Naming the creator (or their spouse) as a trustee for the MAPT isn’t allowed. The only control the creator has is to change the trustee if they are unhappy with the original trustee for some reason.

Let’s look at a standard MAPT scenario. The trust is being set up so that the parents receive any income from the assets held by the trust. They also have exclusive rights to the use and possess their home for the rest of their lives.

Who Should Setup a MAPT

As a general rule, people should consider contacting a Medicaid attorney if they own their own home and have other significant income-producing assets. Dividends from stocks and rental income are examples.

In broad terms, while giving up control, the creator still benefits from the assets and can continue living with the same lifestyle.

When to Setup a MAPT

If your parents are considering setting up a MAPT, sooner rather than later is the rule. Immediately after legally creating the MAPT, Medicaid’s infamous five-year look-back clock starts running down.

What that means is that once titles to the assets have been transferred to the trust, the clock starts. After five years have passed, the assets are fully protected from the Medicaid spend-down.

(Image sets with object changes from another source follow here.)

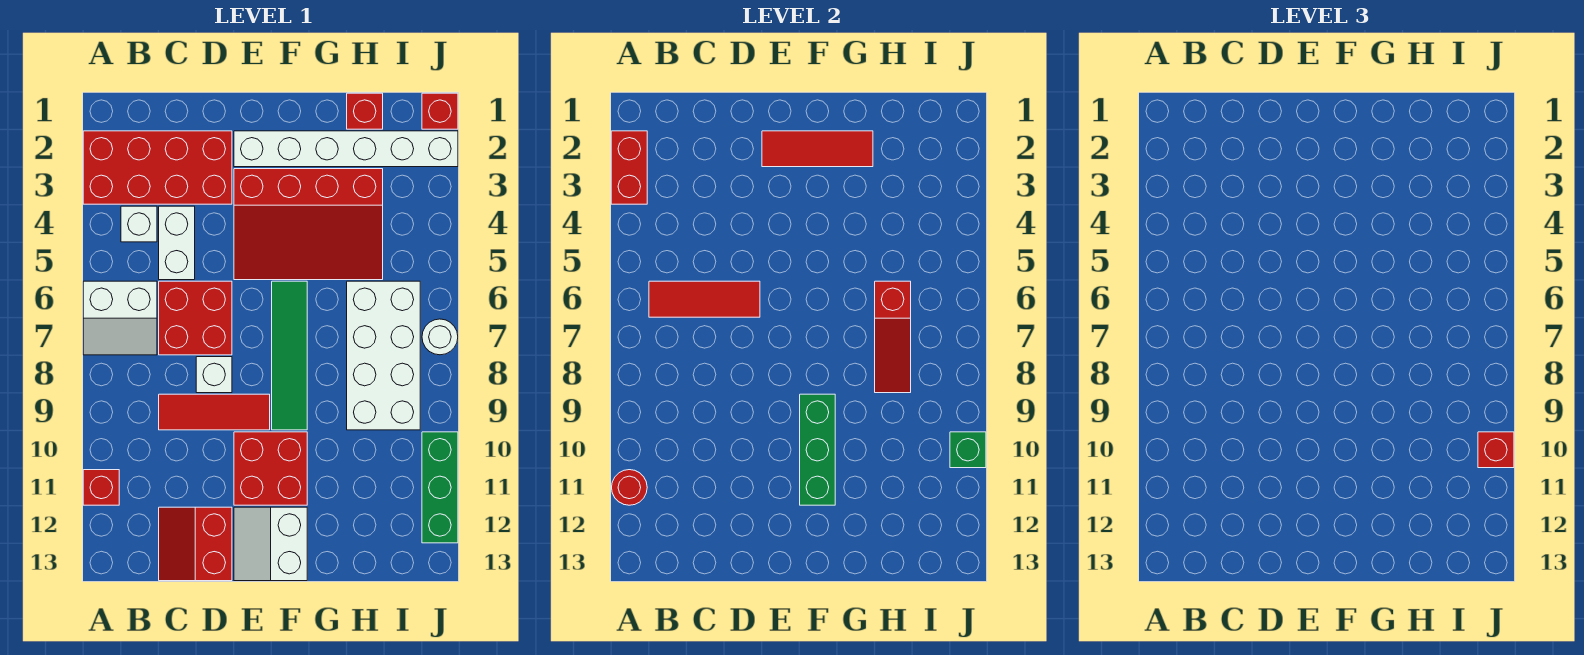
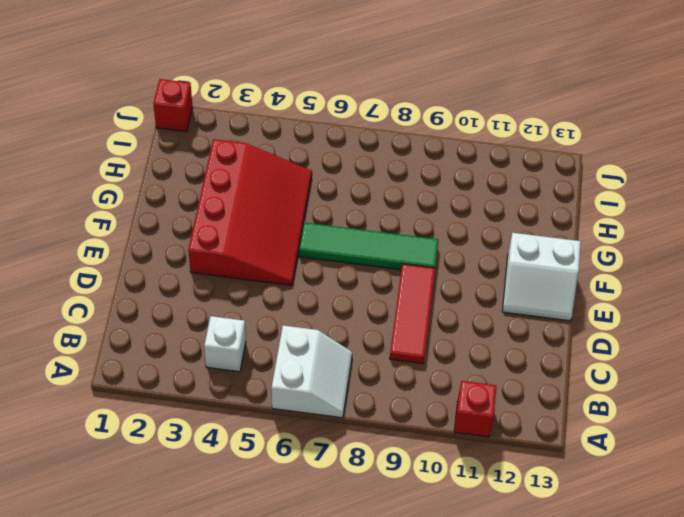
none -> red 2x4 brick [83,131,232,204]
none -> white 1x2 brick [159,206,195,280]
none -> red 2x2 brick [159,281,232,355]

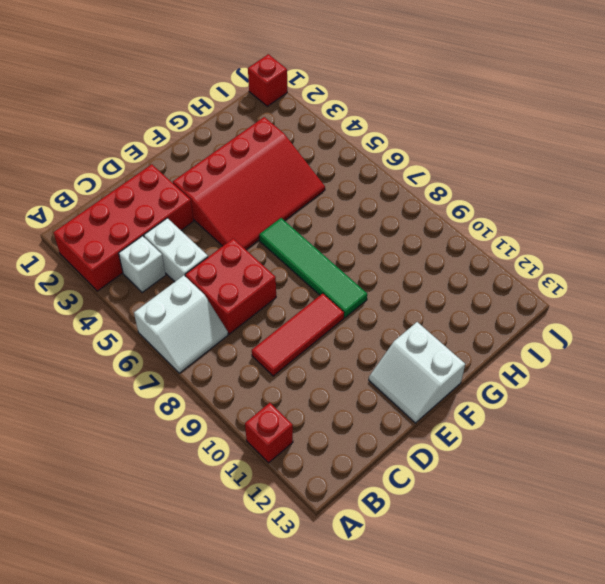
none -> red 2x2 slope [159,507,232,581]
none -> white 1x1 brick [196,357,232,393]
none -> white 1x6 brick [234,131,458,167]

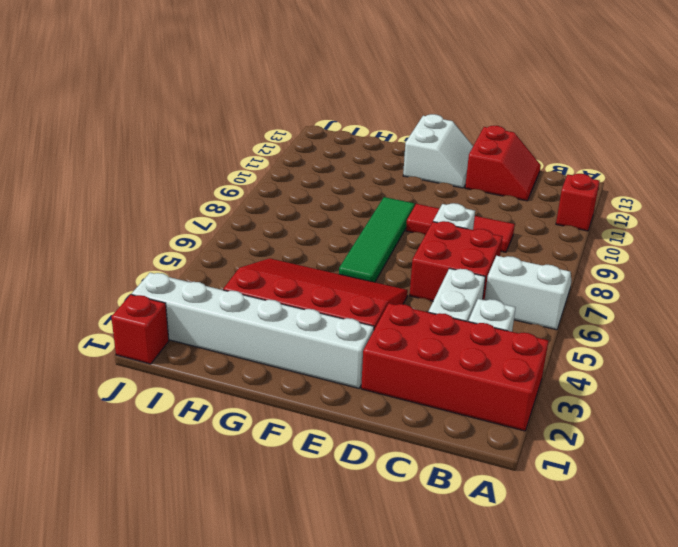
none -> red 2x2 brick [234,432,307,505]
none -> red 1x1 brick [347,93,383,129]
none -> white 2x4 brick [347,281,420,430]

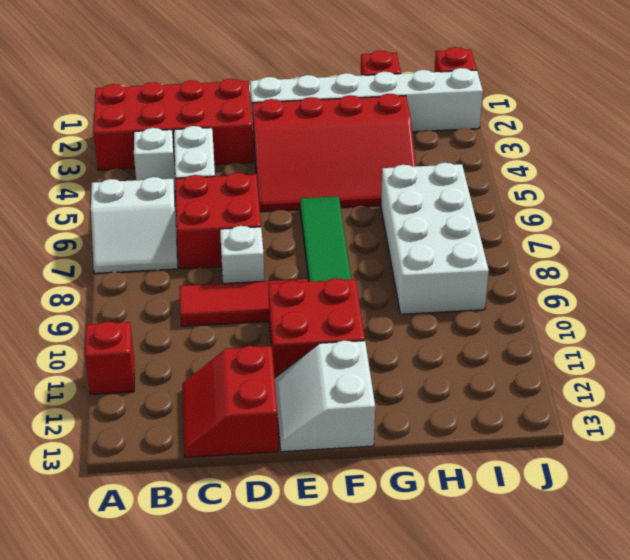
none -> white 1x1 round brick [422,319,458,355]
none -> green 1x3 brick [422,432,458,543]
none -> red 1x2 brick [611,131,647,204]

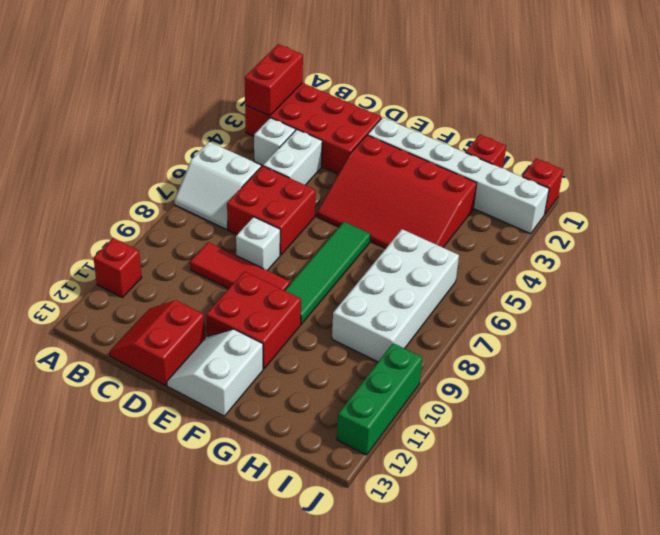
none -> white 1x1 round brick [422,319,458,355]
none -> red 1x1 round brick [612,470,647,505]
none -> red 1x3 tile [649,281,760,317]

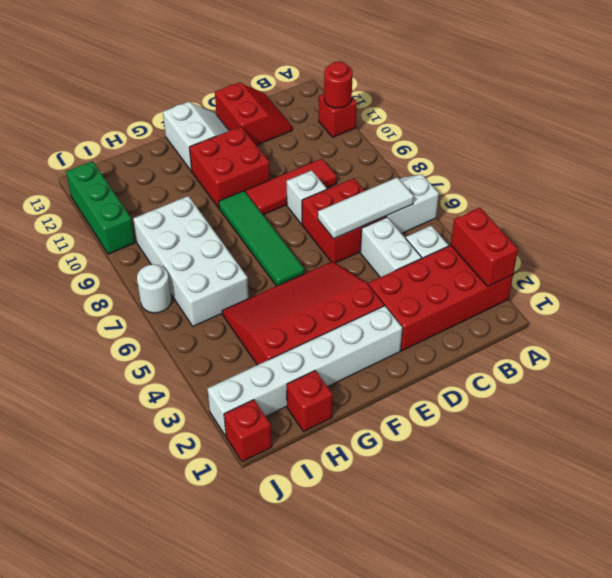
white 1x3 tile [318,177,414,239] -> red 1x3 tile [649,281,760,317]
none -> red 1x3 tile [762,131,873,167]
none -> green 1x3 brick [800,394,835,505]
none -> red 1x3 slope [875,281,911,393]

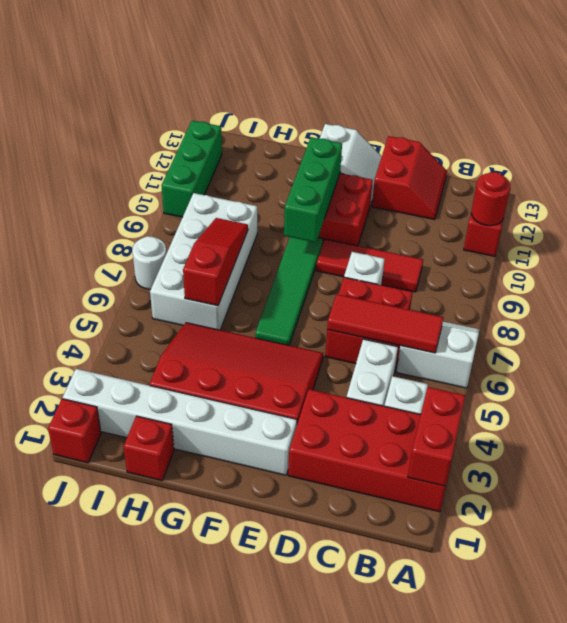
none -> red 1x3 tile [762,131,873,167]
none -> green 1x1 brick [950,432,986,468]
none -> red 1x1 brick [1478,432,1514,468]

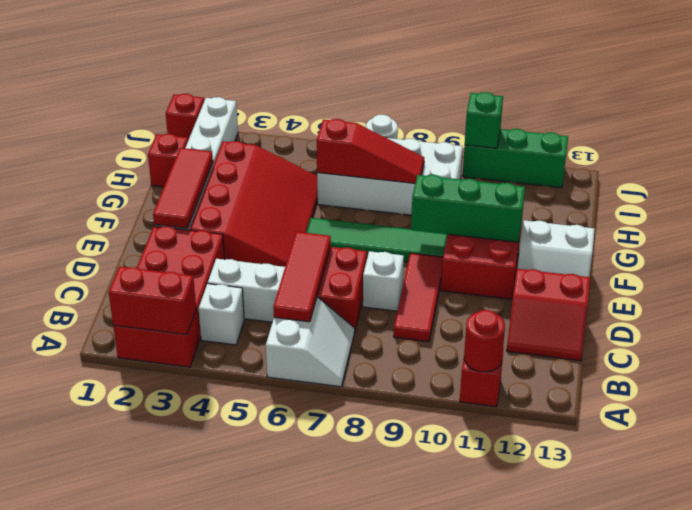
none -> red 1x1 brick [1478,432,1514,468]

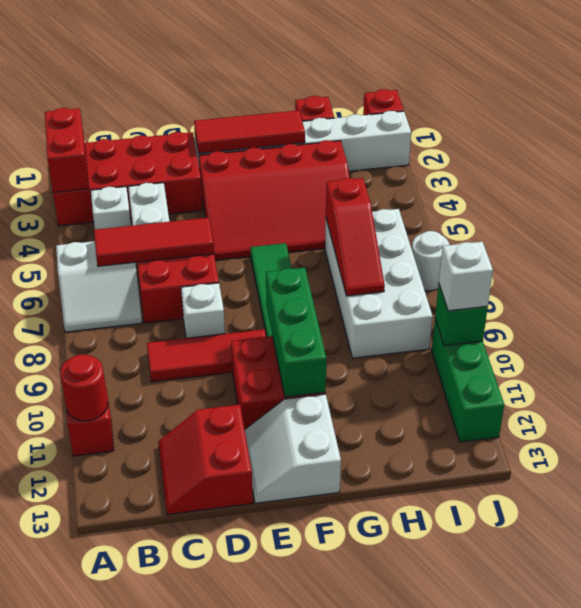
white 1x1 brick [439,242,493,311] -> red 1x1 brick [1478,432,1514,468]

Earlier setup is crucial for seniors who are anticipating significant medical expenses – or the need for long-term care – later in life. And that includes most of us.

According to the numbers, 70% of adults now 65 years old will need some form of long-term care later in life.

Remember that early is better than later when setting up a MAPT.

MAPT Disadvantages

It’s certainly true that the benefits of MAPTs outweigh the disadvantages for most people. That said, it’s essential to have a clear understanding of the flip side.

Without getting confused by all of the specifics, people considering setting up a MAPT should remember one thing. Once the assets are transferred into the trust, they have given up control. Forever.

For that reason, it’s vital the trustee be someone they trust. The simple fact is that the trustee has the right to sell or transfer the assets once the MAPT is created.

For that very reason, many Medicaid attorneys recommend that liquid assets (bank accounts, for instance) not be placed in the trust.

Setting up a MAPT

If you think a Medicaid trust is suitable for your purposes, then be sure to work with an experienced Medicaid or elder law attorney.

Because they vary state by state, the attorney needs to know the specific Medicaid rules and regulations in the state where the trust is established.

Structuring the trust itself means looking at both spouses’ ages, income, health, assets, living arrangements, and more.

MAPT: Right for Your Parents

Now that you’ve looked at what a Medicaid trust is, you’ll have a better idea of whether it makes sense for you. The most significant upside is that it lets your parents maintain their current lifestyle and stay in their home.

Don’t forget the five-year look-back rule! If you do decide to set up a MAPT, remember, sooner is better!